Other informed sources claim that the missile is in fact an offensive weapon designed to explode a higher-yield nuclear charge amid a carrier battle group, thereby taking out the entire armada. During a nuclear war, it could even be directed at a port or coastal land target. 

"As there are no known countermeasures to such a weapon," states David Miller's April 1995 article "Supercavitation: Going to War in a Bubble," in Jane's Intelligence Review, "its deployment could have a significant effect on future maritime operations, both surface and subsurface, and could put Western naval forces at a considerable disadvantage."

──────

**Work order a**: Repeat the passage about the missile word for word, from "Other informed sources" up to and including "coastal land target.".

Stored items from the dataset
──────

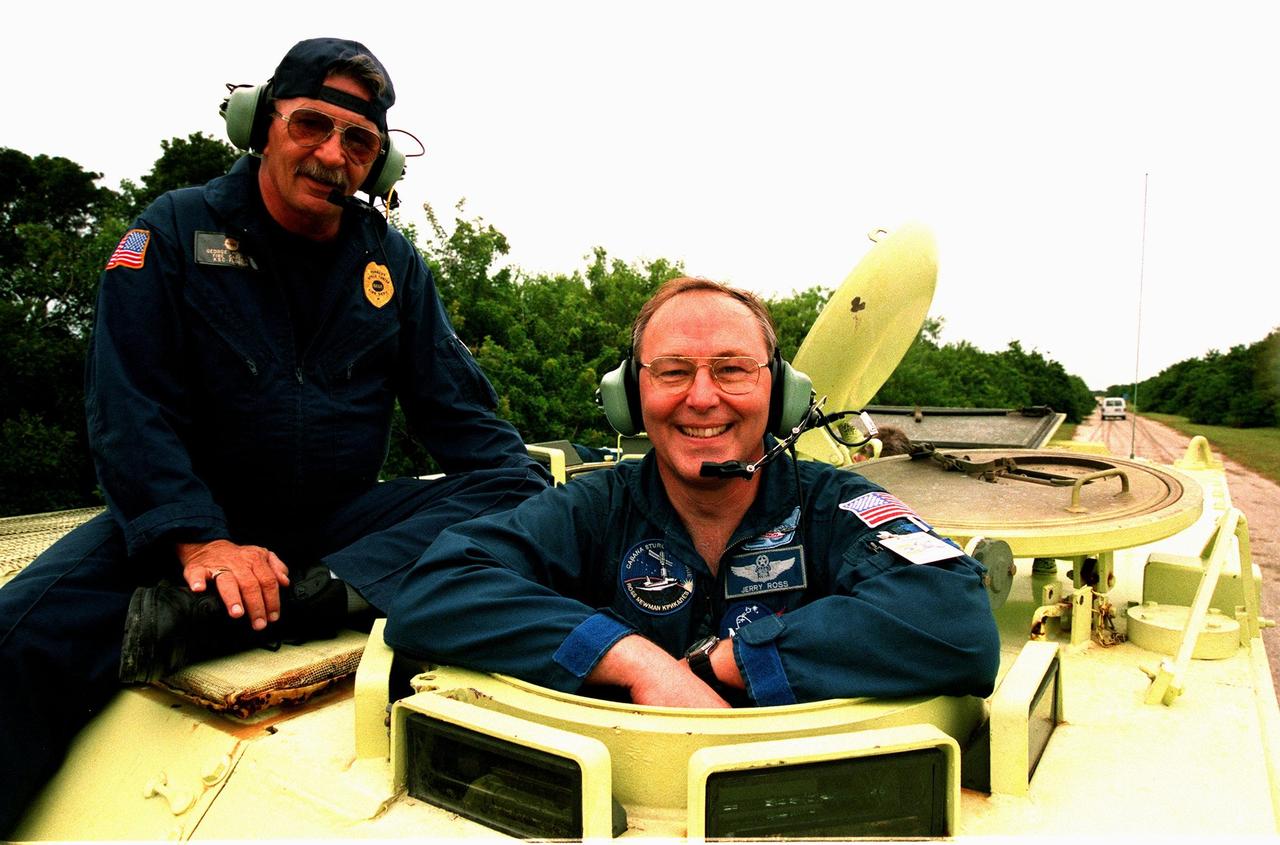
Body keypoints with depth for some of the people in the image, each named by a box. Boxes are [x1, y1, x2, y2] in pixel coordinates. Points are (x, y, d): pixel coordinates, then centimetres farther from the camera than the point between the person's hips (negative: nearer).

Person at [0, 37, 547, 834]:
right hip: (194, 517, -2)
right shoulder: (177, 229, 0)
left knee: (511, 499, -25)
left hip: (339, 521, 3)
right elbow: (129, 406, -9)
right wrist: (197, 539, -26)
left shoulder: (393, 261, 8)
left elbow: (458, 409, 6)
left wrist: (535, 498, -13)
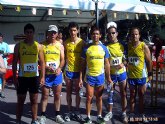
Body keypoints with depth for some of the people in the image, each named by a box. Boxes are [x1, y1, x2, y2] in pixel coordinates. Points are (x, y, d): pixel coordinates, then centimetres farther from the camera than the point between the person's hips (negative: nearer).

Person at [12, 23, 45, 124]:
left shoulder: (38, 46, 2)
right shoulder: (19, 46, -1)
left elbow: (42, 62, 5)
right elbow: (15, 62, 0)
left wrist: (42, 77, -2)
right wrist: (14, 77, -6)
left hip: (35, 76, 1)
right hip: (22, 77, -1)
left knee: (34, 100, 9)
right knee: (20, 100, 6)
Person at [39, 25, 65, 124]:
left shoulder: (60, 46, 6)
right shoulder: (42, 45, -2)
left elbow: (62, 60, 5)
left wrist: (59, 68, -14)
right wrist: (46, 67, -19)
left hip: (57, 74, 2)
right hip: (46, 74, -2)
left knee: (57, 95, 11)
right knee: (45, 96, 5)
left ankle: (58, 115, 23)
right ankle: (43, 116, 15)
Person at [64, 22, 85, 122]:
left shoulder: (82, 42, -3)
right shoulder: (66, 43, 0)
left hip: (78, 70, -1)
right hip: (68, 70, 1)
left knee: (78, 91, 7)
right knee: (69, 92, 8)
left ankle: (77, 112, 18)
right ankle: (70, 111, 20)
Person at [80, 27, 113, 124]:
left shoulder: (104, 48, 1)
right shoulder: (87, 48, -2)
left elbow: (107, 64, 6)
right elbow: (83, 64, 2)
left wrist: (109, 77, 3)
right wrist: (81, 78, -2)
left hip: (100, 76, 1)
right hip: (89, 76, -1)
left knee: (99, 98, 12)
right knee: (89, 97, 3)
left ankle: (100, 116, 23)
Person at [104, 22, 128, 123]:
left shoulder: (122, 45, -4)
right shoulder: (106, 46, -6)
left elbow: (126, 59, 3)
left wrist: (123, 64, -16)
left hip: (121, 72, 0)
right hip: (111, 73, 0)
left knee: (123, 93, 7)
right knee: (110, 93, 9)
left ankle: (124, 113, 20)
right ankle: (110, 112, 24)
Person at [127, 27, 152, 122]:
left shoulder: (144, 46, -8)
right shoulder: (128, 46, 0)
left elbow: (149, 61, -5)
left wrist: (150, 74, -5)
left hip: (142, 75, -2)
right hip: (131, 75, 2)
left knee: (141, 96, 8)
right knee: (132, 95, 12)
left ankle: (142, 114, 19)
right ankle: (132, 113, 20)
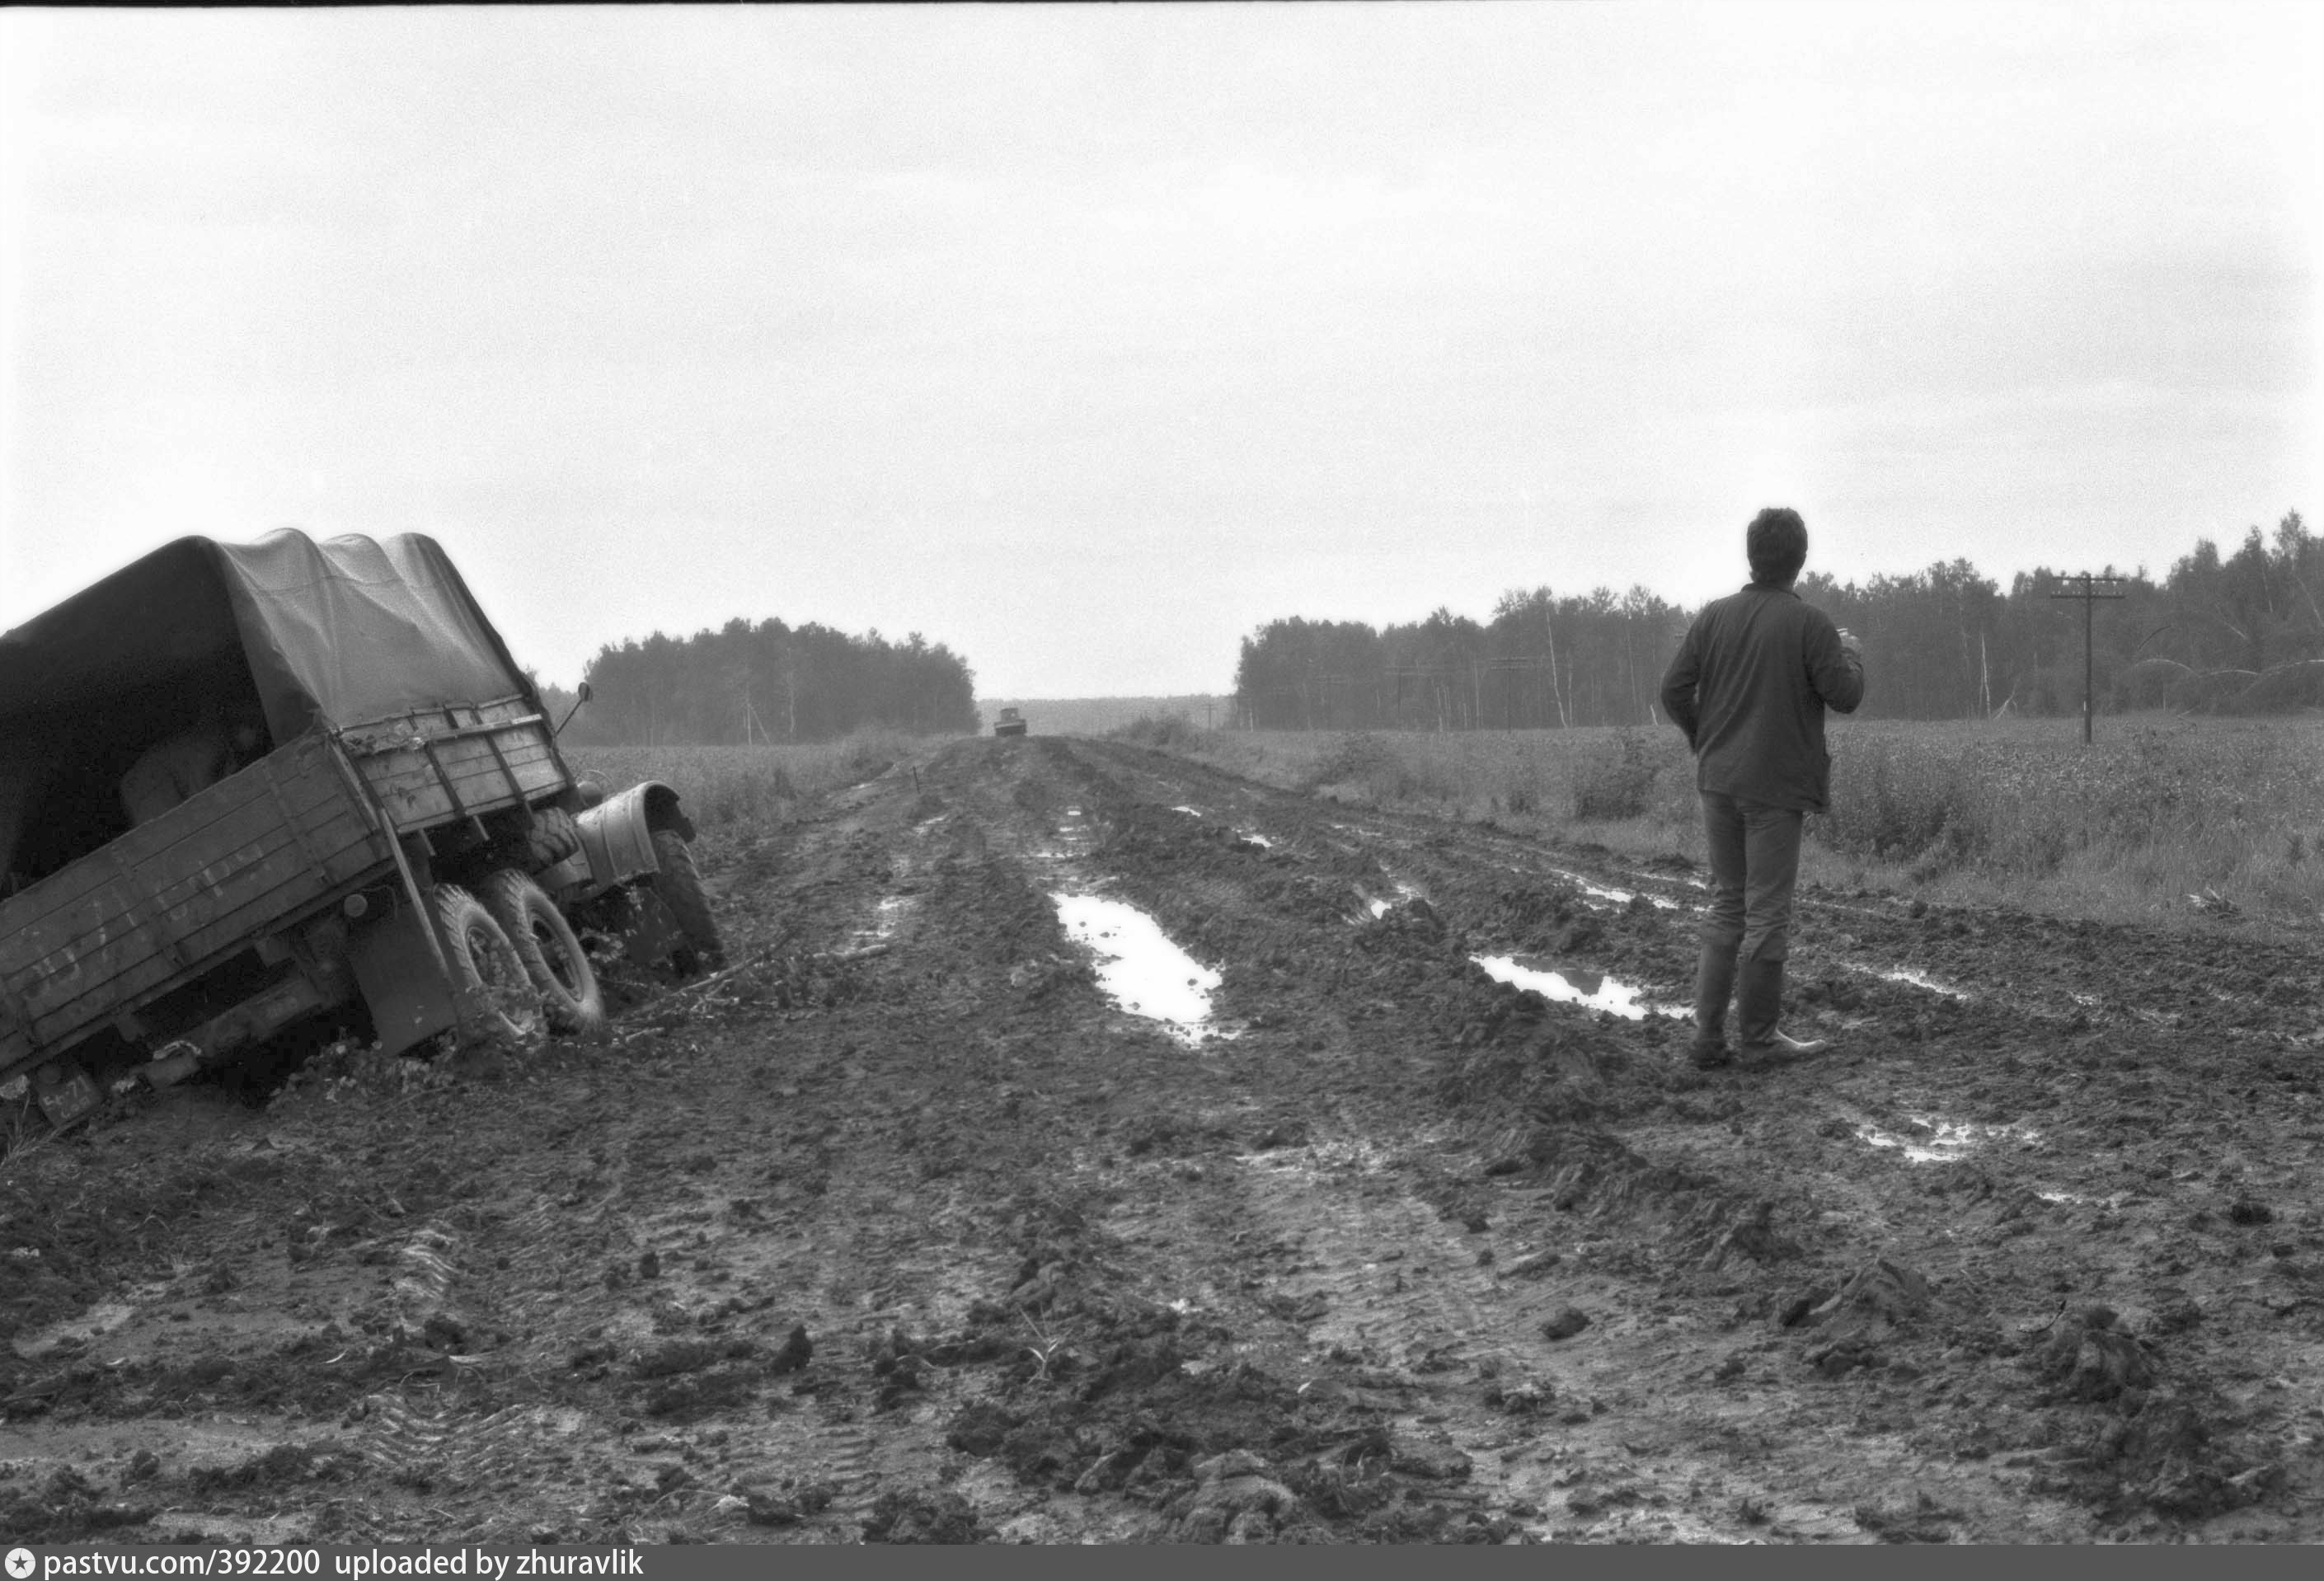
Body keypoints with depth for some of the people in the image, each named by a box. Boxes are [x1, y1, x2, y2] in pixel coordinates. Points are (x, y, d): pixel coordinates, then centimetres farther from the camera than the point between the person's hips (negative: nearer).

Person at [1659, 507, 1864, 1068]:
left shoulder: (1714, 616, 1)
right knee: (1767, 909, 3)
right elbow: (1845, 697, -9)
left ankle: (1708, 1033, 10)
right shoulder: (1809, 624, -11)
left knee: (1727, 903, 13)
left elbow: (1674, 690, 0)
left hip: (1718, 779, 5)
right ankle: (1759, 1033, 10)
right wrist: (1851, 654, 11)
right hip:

──────

**Work order b**: Transcribe the listing from its start up to and including the line with "right shoulder: (42, 45, -2)", keeping every line the same. Leave out the pictures.

**Task answer a**:
Other informed sources claim that the missile is in fact an offensive weapon designed to explode a higher-yield nuclear charge amid a carrier battle group, thereby taking out the entire armada. During a nuclear war, it could even be directed at a port or coastal land target.

**Task answer b**:
Body keypoints with depth for some of the people in the image, each named by a box. Boxes are [x1, y1, x2, y2] in pixel coordinates. Points are (x, y, d): pixel coordinates, then centimetres farther from the camera than the point between the person's hips (negative: nearer).

Person at [0, 37, 547, 834]:
right hip: (194, 517, -2)
right shoulder: (177, 229, 0)
left knee: (511, 499, -25)
left hip: (339, 521, 3)
right elbow: (129, 406, -9)
right wrist: (197, 539, -26)
left shoulder: (393, 261, 8)
left elbow: (458, 409, 6)
left wrist: (535, 498, -13)
Body keypoints with depth for some of the people in the image, each named by a box. Boxes are [x1, y1, x2, y2] in pixel coordinates. Points are (x, y, d): pixel coordinates, then centimetres farther from the camera than the point between the person's hips (negative: nearer).

Person at [12, 23, 45, 124]:
left shoulder: (38, 46, 2)
right shoulder: (19, 46, -1)
left elbow: (42, 62, 5)
right elbow: (15, 62, 0)
left wrist: (42, 77, -2)
right wrist: (14, 77, -6)
left hip: (35, 76, 1)
right hip: (22, 77, -1)
left knee: (34, 100, 9)
right knee: (20, 100, 6)
Person at [39, 25, 65, 124]:
left shoulder: (60, 46, 6)
right shoulder: (42, 45, -2)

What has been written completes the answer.